What to produce — All lines from the one containing "key(ctrl+minus)" to the end of the listing below should be output exactly; omit the pictures.

»»

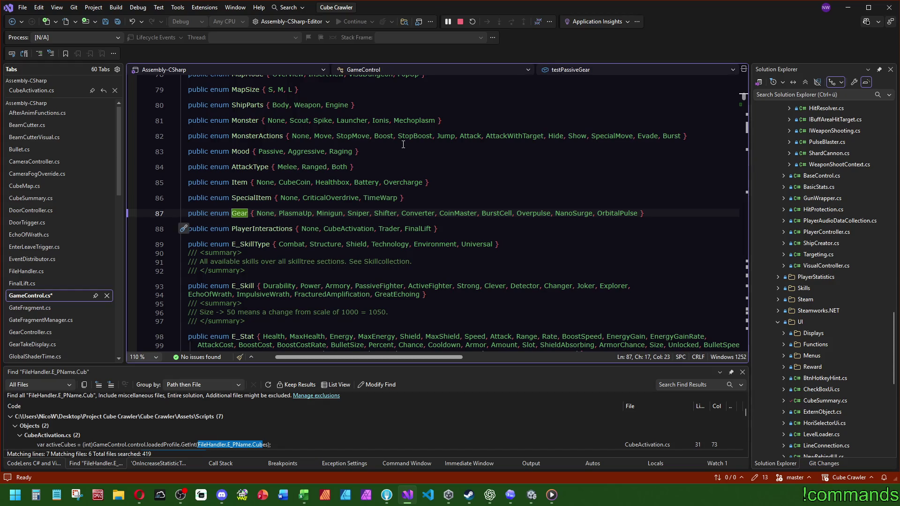
Return from the Gear enum to the new fields and save GameControl.cs.
key(ctrl+minus)
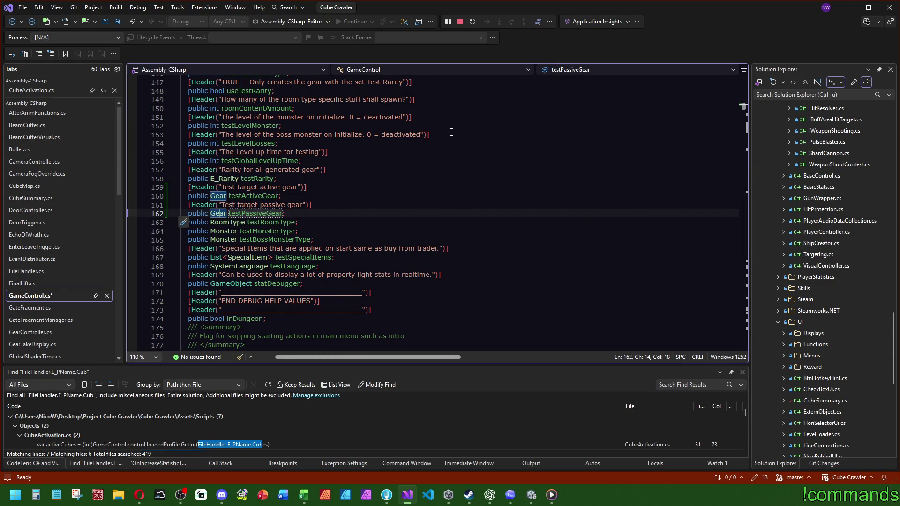
click(118, 21)
drag(118, 144, 118, 241)
Follow Room.cs SetupRoom into SetupRoomDesign, mark the line 95 spawning call, then switch to Unity.
click(27, 299)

««

Answer to this exercise —
key(ctrl+minus)
click(118, 21)
drag(118, 144, 118, 241)
Follow Room.cs SetupRoom into SetupRoomDesign, mark the line 95 spawning call, then switch to Unity.
click(27, 299)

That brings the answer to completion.